During Kenya’s National Election held on August 8, 2017, about 15 million Kenyans turned out to vote their favourite candidates at the local and national levels.
However, as soon as the results were tallied and presidential aspirant Uhuru Kenyatta declared the winner with 54.3 per cent of the vote against his rival former Prime Minister Raila Odinga, who garnered 44.7 per cent, the Opposition refused to accept the results and said their was mass rigging and took their complaint before the Supreme Court.
After various lawyers’ arguments before the seven-member Supreme Court, Uhuru’s victory was nullified and a fresh election ordered within 60 days.
The decision elicited praise by Mr Odinga while Kenyatta heavily criticised the Supreme Court.
The effect of the judges’ announcement had immediate effect that touched on the lives of Kenyans.
For example, within minutes of the announcement the stock market crashed.
The Kenyan shilling also weakened.
With an unstable country at the moment, very few investors would want to invest in the Kenya.
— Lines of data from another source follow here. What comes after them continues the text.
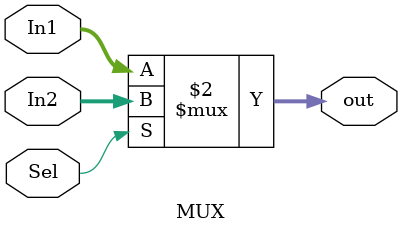
<source format=v>
module MUX(
	input [31:0] In1, In2,
	input Sel,
	output reg [31:0] out

);

always @ (*)
begin
	out = Sel? In2:In1;
end


endmodule

</source>
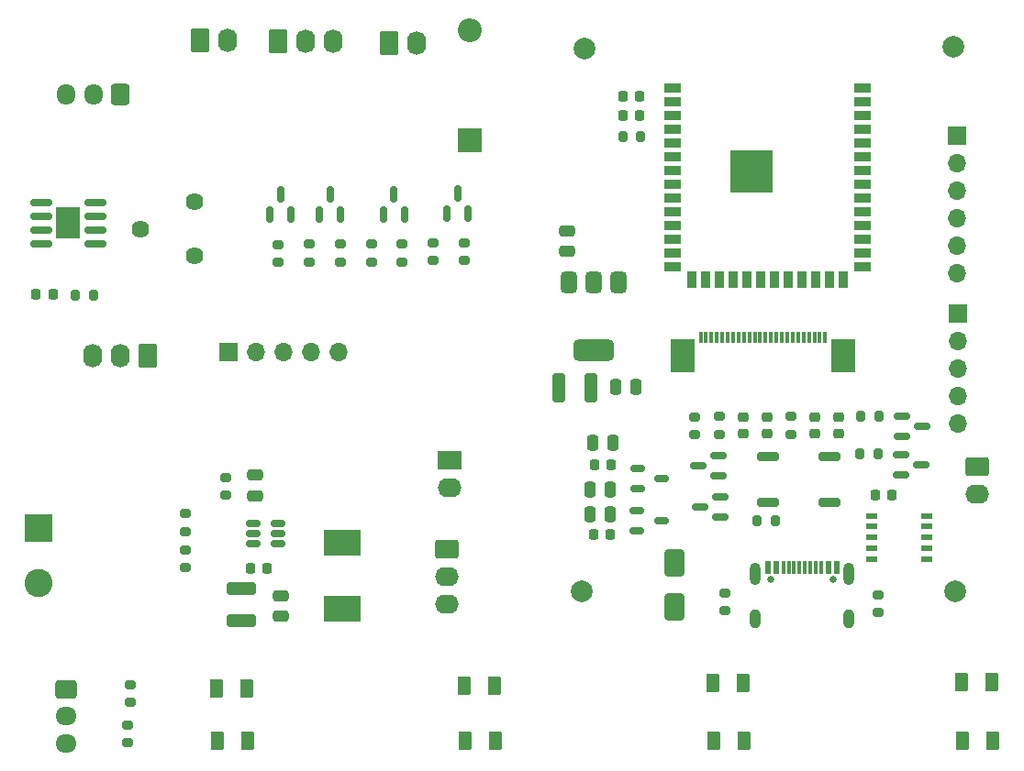
<source format=gbr>
%TF.GenerationSoftware,KiCad,Pcbnew,8.0.3*%
%TF.CreationDate,2025-03-22T11:48:59+07:00*%
%TF.ProjectId,ES32_SmartBox,45533332-5f53-46d6-9172-74426f782e6b,rev?*%
%TF.SameCoordinates,Original*%
%TF.FileFunction,Soldermask,Top*%
%TF.FilePolarity,Negative*%
%FSLAX46Y46*%
G04 Gerber Fmt 4.6, Leading zero omitted, Abs format (unit mm)*
G04 Created by KiCad (PCBNEW 8.0.3) date 2025-03-22 11:48:59*
%MOMM*%
%LPD*%
G01*
G04 APERTURE LIST*
G04 Aperture macros list*
%AMRoundRect*
0 Rectangle with rounded corners*
0 $1 Rounding radius*
0 $2 $3 $4 $5 $6 $7 $8 $9 X,Y pos of 4 corners*
0 Add a 4 corners polygon primitive as box body*
4,1,4,$2,$3,$4,$5,$6,$7,$8,$9,$2,$3,0*
0 Add four circle primitives for the rounded corners*
1,1,$1+$1,$2,$3*
1,1,$1+$1,$4,$5*
1,1,$1+$1,$6,$7*
1,1,$1+$1,$8,$9*
0 Add four rect primitives between the rounded corners*
20,1,$1+$1,$2,$3,$4,$5,0*
20,1,$1+$1,$4,$5,$6,$7,0*
20,1,$1+$1,$6,$7,$8,$9,0*
20,1,$1+$1,$8,$9,$2,$3,0*%
G04 Aperture macros list end*
%ADD10RoundRect,0.250000X0.620000X0.845000X-0.620000X0.845000X-0.620000X-0.845000X0.620000X-0.845000X0*%
%ADD11O,1.740000X2.190000*%
%ADD12C,0.650000*%
%ADD13R,0.600000X1.240000*%
%ADD14R,0.300000X1.240000*%
%ADD15O,1.000000X2.100000*%
%ADD16O,1.000000X1.800000*%
%ADD17R,1.700000X1.700000*%
%ADD18O,1.700000X1.700000*%
%ADD19RoundRect,0.250000X-0.620000X-0.845000X0.620000X-0.845000X0.620000X0.845000X-0.620000X0.845000X0*%
%ADD20RoundRect,0.200000X-0.275000X0.200000X-0.275000X-0.200000X0.275000X-0.200000X0.275000X0.200000X0*%
%ADD21RoundRect,0.250000X-0.725000X0.600000X-0.725000X-0.600000X0.725000X-0.600000X0.725000X0.600000X0*%
%ADD22O,1.950000X1.700000*%
%ADD23RoundRect,0.225000X0.225000X0.250000X-0.225000X0.250000X-0.225000X-0.250000X0.225000X-0.250000X0*%
%ADD24RoundRect,0.225000X-0.225000X-0.250000X0.225000X-0.250000X0.225000X0.250000X-0.225000X0.250000X0*%
%ADD25RoundRect,0.150000X0.587500X0.150000X-0.587500X0.150000X-0.587500X-0.150000X0.587500X-0.150000X0*%
%ADD26RoundRect,0.200000X0.275000X-0.200000X0.275000X0.200000X-0.275000X0.200000X-0.275000X-0.200000X0*%
%ADD27RoundRect,0.225000X-0.250000X0.225000X-0.250000X-0.225000X0.250000X-0.225000X0.250000X0.225000X0*%
%ADD28RoundRect,0.150000X0.150000X-0.587500X0.150000X0.587500X-0.150000X0.587500X-0.150000X-0.587500X0*%
%ADD29RoundRect,0.150000X0.512500X0.150000X-0.512500X0.150000X-0.512500X-0.150000X0.512500X-0.150000X0*%
%ADD30RoundRect,0.250000X-1.100000X0.325000X-1.100000X-0.325000X1.100000X-0.325000X1.100000X0.325000X0*%
%ADD31RoundRect,0.150000X-0.512500X-0.150000X0.512500X-0.150000X0.512500X0.150000X-0.512500X0.150000X0*%
%ADD32RoundRect,0.225000X0.250000X-0.225000X0.250000X0.225000X-0.250000X0.225000X-0.250000X-0.225000X0*%
%ADD33RoundRect,0.250000X0.325000X1.100000X-0.325000X1.100000X-0.325000X-1.100000X0.325000X-1.100000X0*%
%ADD34C,2.000000*%
%ADD35R,2.600000X2.600000*%
%ADD36C,2.600000*%
%ADD37RoundRect,0.200000X0.200000X0.275000X-0.200000X0.275000X-0.200000X-0.275000X0.200000X-0.275000X0*%
%ADD38RoundRect,0.250000X0.375000X0.625000X-0.375000X0.625000X-0.375000X-0.625000X0.375000X-0.625000X0*%
%ADD39RoundRect,0.150000X-0.587500X-0.150000X0.587500X-0.150000X0.587500X0.150000X-0.587500X0.150000X0*%
%ADD40R,0.300000X1.100000*%
%ADD41R,2.300000X3.100000*%
%ADD42RoundRect,0.250000X-0.250000X-0.475000X0.250000X-0.475000X0.250000X0.475000X-0.250000X0.475000X0*%
%ADD43RoundRect,0.250000X-0.845000X0.620000X-0.845000X-0.620000X0.845000X-0.620000X0.845000X0.620000X0*%
%ADD44O,2.190000X1.740000*%
%ADD45RoundRect,0.250000X-0.475000X0.250000X-0.475000X-0.250000X0.475000X-0.250000X0.475000X0.250000X0*%
%ADD46RoundRect,0.250000X0.475000X-0.250000X0.475000X0.250000X-0.475000X0.250000X-0.475000X-0.250000X0*%
%ADD47RoundRect,0.200000X-0.800000X0.200000X-0.800000X-0.200000X0.800000X-0.200000X0.800000X0.200000X0*%
%ADD48RoundRect,0.375000X-0.375000X0.625000X-0.375000X-0.625000X0.375000X-0.625000X0.375000X0.625000X0*%
%ADD49RoundRect,0.500000X-1.400000X0.500000X-1.400000X-0.500000X1.400000X-0.500000X1.400000X0.500000X0*%
%ADD50R,1.500000X0.900000*%
%ADD51R,0.900000X1.500000*%
%ADD52C,0.600000*%
%ADD53R,3.900000X3.900000*%
%ADD54RoundRect,0.250000X0.250000X0.475000X-0.250000X0.475000X-0.250000X-0.475000X0.250000X-0.475000X0*%
%ADD55RoundRect,0.250000X-0.650000X1.000000X-0.650000X-1.000000X0.650000X-1.000000X0.650000X1.000000X0*%
%ADD56R,2.200000X2.200000*%
%ADD57O,2.200000X2.200000*%
%ADD58R,3.500000X2.350000*%
%ADD59RoundRect,0.218750X-0.218750X-0.256250X0.218750X-0.256250X0.218750X0.256250X-0.218750X0.256250X0*%
%ADD60R,1.100000X0.510000*%
%ADD61C,1.620000*%
%ADD62RoundRect,0.250000X0.600000X0.725000X-0.600000X0.725000X-0.600000X-0.725000X0.600000X-0.725000X0*%
%ADD63O,1.700000X1.950000*%
%ADD64R,2.190000X1.740000*%
%ADD65RoundRect,0.150000X-0.825000X-0.150000X0.825000X-0.150000X0.825000X0.150000X-0.825000X0.150000X0*%
%ADD66R,2.290000X3.000000*%
G04 APERTURE END LIST*
D10*
%TO.C,J10*%
X88420000Y-119370000D03*
D11*
X85880000Y-119370000D03*
X83340000Y-119370000D03*
%TD*%
D12*
%TO.C,J1*%
X145930000Y-140020000D03*
X151710000Y-140020000D03*
D13*
X145620000Y-138900000D03*
X146420000Y-138900000D03*
D14*
X147570000Y-138900000D03*
X148570000Y-138900000D03*
X149070000Y-138900000D03*
X150070000Y-138900000D03*
D13*
X151220000Y-138900000D03*
X152020000Y-138900000D03*
X152020000Y-138900000D03*
X151220000Y-138900000D03*
D14*
X150570000Y-138900000D03*
X149570000Y-138900000D03*
X148070000Y-138900000D03*
X147070000Y-138900000D03*
D13*
X146420000Y-138900000D03*
X145620000Y-138900000D03*
D15*
X144500000Y-139500000D03*
D16*
X144500000Y-143700000D03*
D15*
X153140000Y-139500000D03*
D16*
X153140000Y-143700000D03*
%TD*%
D17*
%TO.C,J8*%
X95870000Y-119070000D03*
D18*
X98410000Y-119070000D03*
X100950000Y-119070000D03*
X103490000Y-119070000D03*
X106030000Y-119070000D03*
%TD*%
D19*
%TO.C,J4*%
X110660800Y-90481800D03*
D11*
X113200800Y-90481800D03*
%TD*%
D20*
%TO.C,R22*%
X155780000Y-141465000D03*
X155780000Y-143115000D03*
%TD*%
D21*
%TO.C,J2*%
X80886667Y-150190000D03*
D22*
X80886667Y-152690000D03*
X80886667Y-155190000D03*
%TD*%
D23*
%TO.C,C6*%
X133850000Y-97195000D03*
X132300000Y-97195000D03*
%TD*%
D24*
%TO.C,C19*%
X129627500Y-129417500D03*
X131177500Y-129417500D03*
%TD*%
D25*
%TO.C,Q10*%
X141237500Y-134302500D03*
X141237500Y-132402500D03*
X139362500Y-133352500D03*
%TD*%
D20*
%TO.C,R9*%
X86790000Y-149755000D03*
X86790000Y-151405000D03*
%TD*%
%TO.C,R18*%
X95650000Y-130605000D03*
X95650000Y-132255000D03*
%TD*%
D26*
%TO.C,R16*%
X91880000Y-138950000D03*
X91880000Y-137300000D03*
%TD*%
D27*
%TO.C,C3*%
X152165000Y-125060000D03*
X152165000Y-126610000D03*
%TD*%
D28*
%TO.C,Q3*%
X110200000Y-106360000D03*
X112100000Y-106360000D03*
X111150000Y-104485000D03*
%TD*%
D29*
%TO.C,U8*%
X100460000Y-136765000D03*
X100460000Y-135815000D03*
X100460000Y-134865000D03*
X98185000Y-134865000D03*
X98185000Y-135815000D03*
X98185000Y-136765000D03*
%TD*%
D20*
%TO.C,R14*%
X141131666Y-125010000D03*
X141131666Y-126660000D03*
%TD*%
D30*
%TO.C,C11*%
X97060000Y-140900000D03*
X97060000Y-143850000D03*
%TD*%
D31*
%TO.C,U5*%
X133585000Y-133680000D03*
X133585000Y-135580000D03*
X135860000Y-134630000D03*
%TD*%
D32*
%TO.C,C5*%
X143338332Y-126610000D03*
X143338332Y-125060000D03*
%TD*%
D17*
%TO.C,J7*%
X163190000Y-115500000D03*
D18*
X163190000Y-118040000D03*
X163190000Y-120580000D03*
X163190000Y-123120000D03*
X163190000Y-125660000D03*
%TD*%
D33*
%TO.C,C13*%
X129295000Y-122370000D03*
X126345000Y-122370000D03*
%TD*%
D25*
%TO.C,Q9*%
X141100000Y-130500000D03*
X141100000Y-128600000D03*
X139225000Y-129550000D03*
%TD*%
D19*
%TO.C,J11*%
X100482400Y-90373200D03*
D11*
X103022400Y-90373200D03*
X105562400Y-90373200D03*
%TD*%
D34*
%TO.C,REF\u002A\u002A*%
X128470000Y-141100000D03*
%TD*%
D26*
%TO.C,R2*%
X106196666Y-110740000D03*
X106196666Y-109090000D03*
%TD*%
%TO.C,R1*%
X103343333Y-110740000D03*
X103343333Y-109090000D03*
%TD*%
D35*
%TO.C,J5*%
X78345000Y-135330000D03*
D36*
X78345000Y-140410000D03*
%TD*%
D37*
%TO.C,R13*%
X146325000Y-134620000D03*
X144675000Y-134620000D03*
%TD*%
D24*
%TO.C,C7*%
X97915000Y-139020000D03*
X99465000Y-139020000D03*
%TD*%
D38*
%TO.C,D2*%
X97590000Y-150150000D03*
X94790000Y-150150000D03*
%TD*%
D20*
%TO.C,R21*%
X141670000Y-141295000D03*
X141670000Y-142945000D03*
%TD*%
D39*
%TO.C,Q11*%
X158050000Y-124952500D03*
X158050000Y-126852500D03*
X159925000Y-125902500D03*
%TD*%
D40*
%TO.C,U3*%
X139440000Y-117680000D03*
X139940000Y-117680000D03*
X140440000Y-117680000D03*
X140940000Y-117680000D03*
X141440000Y-117680000D03*
X141940000Y-117680000D03*
X142440000Y-117680000D03*
X142940000Y-117680000D03*
X143440000Y-117680000D03*
X143940000Y-117680000D03*
X144440000Y-117680000D03*
X144940000Y-117680000D03*
X145440000Y-117680000D03*
X145940000Y-117680000D03*
X146440000Y-117680000D03*
X146940000Y-117680000D03*
X147440000Y-117680000D03*
X147940000Y-117680000D03*
X148440000Y-117680000D03*
X148940000Y-117680000D03*
X149440000Y-117680000D03*
X149940000Y-117680000D03*
X150440000Y-117680000D03*
X150940000Y-117680000D03*
D41*
X137770000Y-119380000D03*
X152610000Y-119380000D03*
%TD*%
D42*
%TO.C,C15*%
X129452500Y-127430000D03*
X131352500Y-127430000D03*
%TD*%
D37*
%TO.C,R19*%
X155810000Y-128440000D03*
X154160000Y-128440000D03*
%TD*%
D28*
%TO.C,Q4*%
X99720000Y-106337500D03*
X101620000Y-106337500D03*
X100670000Y-104462500D03*
%TD*%
D37*
%TO.C,R10*%
X83412500Y-113780000D03*
X81762500Y-113780000D03*
%TD*%
D43*
%TO.C,J10*%
X116030000Y-137260000D03*
D44*
X116030000Y-139800000D03*
X116030000Y-142340000D03*
%TD*%
D45*
%TO.C,C10*%
X100690000Y-141545000D03*
X100690000Y-143445000D03*
%TD*%
D46*
%TO.C,C8*%
X98330000Y-132320000D03*
X98330000Y-130420000D03*
%TD*%
D47*
%TO.C,SW1*%
X151300000Y-128700000D03*
X151300000Y-132900000D03*
%TD*%
D38*
%TO.C,Q6*%
X120500000Y-154960000D03*
X117700000Y-154960000D03*
%TD*%
D42*
%TO.C,C18*%
X129232500Y-131717500D03*
X131132500Y-131717500D03*
%TD*%
D24*
%TO.C,C17*%
X129577500Y-135887500D03*
X131127500Y-135887500D03*
%TD*%
D19*
%TO.C,J6*%
X93290000Y-90230000D03*
D11*
X95830000Y-90230000D03*
%TD*%
D28*
%TO.C,Q1*%
X104290000Y-106380000D03*
X106190000Y-106380000D03*
X105240000Y-104505000D03*
%TD*%
D20*
%TO.C,R8*%
X86570000Y-153465000D03*
X86570000Y-155115000D03*
%TD*%
D32*
%TO.C,C1*%
X149958330Y-126610000D03*
X149958330Y-125060000D03*
%TD*%
D26*
%TO.C,R7*%
X100490000Y-110765000D03*
X100490000Y-109115000D03*
%TD*%
D43*
%TO.C,J9*%
X164960000Y-129640000D03*
D44*
X164960000Y-132180000D03*
%TD*%
D48*
%TO.C,U4*%
X131870000Y-112590000D03*
X129570000Y-112590000D03*
D49*
X129570000Y-118890000D03*
D48*
X127270000Y-112590000D03*
%TD*%
D50*
%TO.C,U1*%
X136850000Y-94630000D03*
X136850000Y-95900000D03*
X136850000Y-97170000D03*
X136850000Y-98440000D03*
X136850000Y-99710000D03*
X136850000Y-100980000D03*
X136850000Y-102250000D03*
X136850000Y-103520000D03*
X136850000Y-104790000D03*
X136850000Y-106060000D03*
X136850000Y-107330000D03*
X136850000Y-108600000D03*
X136850000Y-109870000D03*
X136850000Y-111140000D03*
D51*
X138615000Y-112390000D03*
X139885000Y-112390000D03*
X141155000Y-112390000D03*
X142425000Y-112390000D03*
X143695000Y-112390000D03*
X144965000Y-112390000D03*
X146235000Y-112390000D03*
X147505000Y-112390000D03*
X148775000Y-112390000D03*
X150045000Y-112390000D03*
X151315000Y-112390000D03*
X152585000Y-112390000D03*
D50*
X154350000Y-111140000D03*
X154350000Y-109870000D03*
X154350000Y-108600000D03*
X154350000Y-107330000D03*
X154350000Y-106060000D03*
X154350000Y-104790000D03*
X154350000Y-103520000D03*
X154350000Y-102250000D03*
X154350000Y-100980000D03*
X154350000Y-99710000D03*
X154350000Y-98440000D03*
X154350000Y-97170000D03*
X154350000Y-95900000D03*
X154350000Y-94630000D03*
D52*
X142700000Y-101650000D03*
X142700000Y-103050000D03*
X143400000Y-100950000D03*
X143400000Y-102350000D03*
X143400000Y-103750000D03*
X144100000Y-101650000D03*
D53*
X144100000Y-102350000D03*
D52*
X144100000Y-103050000D03*
X144800000Y-100950000D03*
X144800000Y-102350000D03*
X144800000Y-103750000D03*
X145500000Y-101650000D03*
X145500000Y-103050000D03*
%TD*%
D17*
%TO.C,REF\u002A\u002A*%
X163140000Y-99030000D03*
D18*
X163140000Y-101570000D03*
X163140000Y-104110000D03*
X163140000Y-106650000D03*
X163140000Y-109190000D03*
X163140000Y-111730000D03*
%TD*%
D54*
%TO.C,C14*%
X133480000Y-122220000D03*
X131580000Y-122220000D03*
%TD*%
D38*
%TO.C,D3*%
X120430000Y-149830000D03*
X117630000Y-149830000D03*
%TD*%
D26*
%TO.C,R12*%
X138930000Y-126675000D03*
X138930000Y-125025000D03*
%TD*%
D38*
%TO.C,D6*%
X166316667Y-149540000D03*
X163516667Y-149540000D03*
%TD*%
D34*
%TO.C,REF\u002A\u002A*%
X128760000Y-91060000D03*
%TD*%
%TO.C,REF\u002A\u002A*%
X162790000Y-90880000D03*
%TD*%
D38*
%TO.C,Q7*%
X143443333Y-154960000D03*
X140643333Y-154960000D03*
%TD*%
D55*
%TO.C,D7*%
X137060000Y-138550000D03*
X137060000Y-142550000D03*
%TD*%
D47*
%TO.C,SW2*%
X145650000Y-128700000D03*
X145650000Y-132900000D03*
%TD*%
D56*
%TO.C,D1*%
X118160800Y-99491800D03*
D57*
X118160800Y-89331800D03*
%TD*%
D37*
%TO.C,R15*%
X133900000Y-99180000D03*
X132250000Y-99180000D03*
%TD*%
D38*
%TO.C,Q8*%
X166386667Y-154960000D03*
X163586667Y-154960000D03*
%TD*%
D26*
%TO.C,R4*%
X117610000Y-110605000D03*
X117610000Y-108955000D03*
%TD*%
D23*
%TO.C,C9*%
X157090000Y-132260000D03*
X155540000Y-132260000D03*
%TD*%
D38*
%TO.C,Q5*%
X97630000Y-154960000D03*
X94830000Y-154960000D03*
%TD*%
D31*
%TO.C,U6*%
X133605000Y-129797500D03*
X133605000Y-131697500D03*
X135880000Y-130747500D03*
%TD*%
D38*
%TO.C,D5*%
X143373333Y-149580000D03*
X140573333Y-149580000D03*
%TD*%
D26*
%TO.C,R17*%
X91870000Y-135635000D03*
X91870000Y-133985000D03*
%TD*%
D58*
%TO.C,L1*%
X106410000Y-136665000D03*
X106410000Y-142715000D03*
%TD*%
D37*
%TO.C,R20*%
X155880000Y-124960000D03*
X154230000Y-124960000D03*
%TD*%
D59*
%TO.C,D4*%
X78125000Y-113740000D03*
X79700000Y-113740000D03*
%TD*%
D42*
%TO.C,C16*%
X129202500Y-133987500D03*
X131102500Y-133987500D03*
%TD*%
D28*
%TO.C,Q2*%
X116065000Y-106245000D03*
X117965000Y-106245000D03*
X117015000Y-104370000D03*
%TD*%
D34*
%TO.C,REF\u002A\u002A*%
X162940000Y-141100000D03*
%TD*%
D20*
%TO.C,R11*%
X147751664Y-125010000D03*
X147751664Y-126660000D03*
%TD*%
D39*
%TO.C,Q12*%
X157950000Y-128500000D03*
X157950000Y-130400000D03*
X159825000Y-129450000D03*
%TD*%
D26*
%TO.C,R5*%
X109049999Y-110720000D03*
X109049999Y-109070000D03*
%TD*%
%TO.C,R3*%
X114756665Y-110605000D03*
X114756665Y-108955000D03*
%TD*%
D45*
%TO.C,C12*%
X127080000Y-107830000D03*
X127080000Y-109730000D03*
%TD*%
D60*
%TO.C,U7*%
X155240000Y-134160000D03*
X155240000Y-135160000D03*
X155240000Y-136160000D03*
X155240000Y-137160000D03*
X155240000Y-138160000D03*
X160340000Y-138160000D03*
X160340000Y-137160000D03*
X160340000Y-136160000D03*
X160340000Y-135160000D03*
X160340000Y-134160000D03*
%TD*%
D61*
%TO.C,RV1*%
X92740000Y-105190000D03*
X87740000Y-107690000D03*
X92740000Y-110190000D03*
%TD*%
D62*
%TO.C,J3*%
X85910000Y-95220000D03*
D63*
X83410000Y-95220000D03*
X80910000Y-95220000D03*
%TD*%
D26*
%TO.C,R6*%
X111903332Y-110720000D03*
X111903332Y-109070000D03*
%TD*%
D64*
%TO.C,J9*%
X116260000Y-129050000D03*
D44*
X116260000Y-131590000D03*
%TD*%
D27*
%TO.C,C4*%
X145544998Y-125060000D03*
X145544998Y-126610000D03*
%TD*%
D65*
%TO.C,U2*%
X78620000Y-105230000D03*
X78620000Y-106500000D03*
X78620000Y-107770000D03*
X78620000Y-109040000D03*
X83570000Y-109040000D03*
X83570000Y-107770000D03*
X83570000Y-106500000D03*
X83570000Y-105230000D03*
D66*
X81095000Y-107135000D03*
%TD*%
D23*
%TO.C,C2*%
X133845000Y-95460000D03*
X132295000Y-95460000D03*
%TD*%
M02*

</source>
Many Kenyan businesses have been affected since the start of the campaigns. Some shops are yet to be reopened due to insecurity fears.
Farming is also feeling the drought of politics.
Some farm workers took leave to go to their rural areas to vote but are yet to return.
With a fresh election looming they are likely to stay in their homes and wait for the new election results to be announced before they decide their next move.
They are likely to go to work when all normalcy has returned. It may take a few months for the Kenyan economy to bounce back on track.
While this spells doom for many people who will wait longer to have normalcy, the politicians don’t seem to care.
Some leaders such as Moses Kuria have been quoted in the media spewing hatred against fellow Kenyans.
Unless Kenyatta and Odinga encourage their supporters to be orderly and peaceful as they go to vote again on the new date of October 17, things do not look so bright for Mwananchi as anxiety looms in the country.
With the 2007/2008 Post election violence still fresh, Kenyans fear a repeat of the same ugly mayhem recurring.
Elections in Kenya are held every five years and they are an integral part of Kenya’s democracy, which has grown over the years.
The latest Supreme Court ruling has only happened to one African democracy and three countries in the world and is therefore unique and should be applauded.